## [Problem]
Find and copy every line in the records that includes the string "jest".

## [Data for this exercise]
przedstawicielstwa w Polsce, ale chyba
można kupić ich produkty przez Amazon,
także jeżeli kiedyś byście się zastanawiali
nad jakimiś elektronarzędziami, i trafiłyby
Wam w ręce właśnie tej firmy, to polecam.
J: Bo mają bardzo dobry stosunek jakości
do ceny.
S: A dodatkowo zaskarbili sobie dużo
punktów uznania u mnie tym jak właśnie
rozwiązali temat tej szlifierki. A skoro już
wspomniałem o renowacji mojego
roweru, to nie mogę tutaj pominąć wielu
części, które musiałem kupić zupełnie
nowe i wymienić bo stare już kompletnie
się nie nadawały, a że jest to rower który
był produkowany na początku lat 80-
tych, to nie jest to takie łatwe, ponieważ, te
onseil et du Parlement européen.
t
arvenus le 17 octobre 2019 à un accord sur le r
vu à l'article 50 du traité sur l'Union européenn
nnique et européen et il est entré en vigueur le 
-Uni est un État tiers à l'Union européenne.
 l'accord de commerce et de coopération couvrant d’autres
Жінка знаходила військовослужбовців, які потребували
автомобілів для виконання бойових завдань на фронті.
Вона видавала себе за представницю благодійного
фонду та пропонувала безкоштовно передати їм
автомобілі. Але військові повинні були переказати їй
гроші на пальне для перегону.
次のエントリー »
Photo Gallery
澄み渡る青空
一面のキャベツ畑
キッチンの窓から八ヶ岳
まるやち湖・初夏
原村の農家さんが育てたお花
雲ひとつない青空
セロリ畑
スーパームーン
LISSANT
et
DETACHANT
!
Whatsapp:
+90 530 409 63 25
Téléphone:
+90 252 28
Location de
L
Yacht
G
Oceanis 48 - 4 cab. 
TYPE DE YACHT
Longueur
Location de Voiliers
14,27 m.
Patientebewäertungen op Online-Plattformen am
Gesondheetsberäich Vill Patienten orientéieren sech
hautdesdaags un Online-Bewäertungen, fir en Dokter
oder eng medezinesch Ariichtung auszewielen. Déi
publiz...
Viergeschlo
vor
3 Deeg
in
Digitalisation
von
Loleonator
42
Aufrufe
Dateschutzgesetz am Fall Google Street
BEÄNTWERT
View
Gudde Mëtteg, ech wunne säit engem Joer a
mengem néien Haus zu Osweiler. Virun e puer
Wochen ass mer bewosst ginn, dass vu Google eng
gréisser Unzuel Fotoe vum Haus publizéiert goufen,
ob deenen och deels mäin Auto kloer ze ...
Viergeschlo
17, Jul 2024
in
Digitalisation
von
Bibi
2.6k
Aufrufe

## [Expected answer]
się nie nadawały, a że jest to rower który
tych, to nie jest to takie łatwe, ponieważ, te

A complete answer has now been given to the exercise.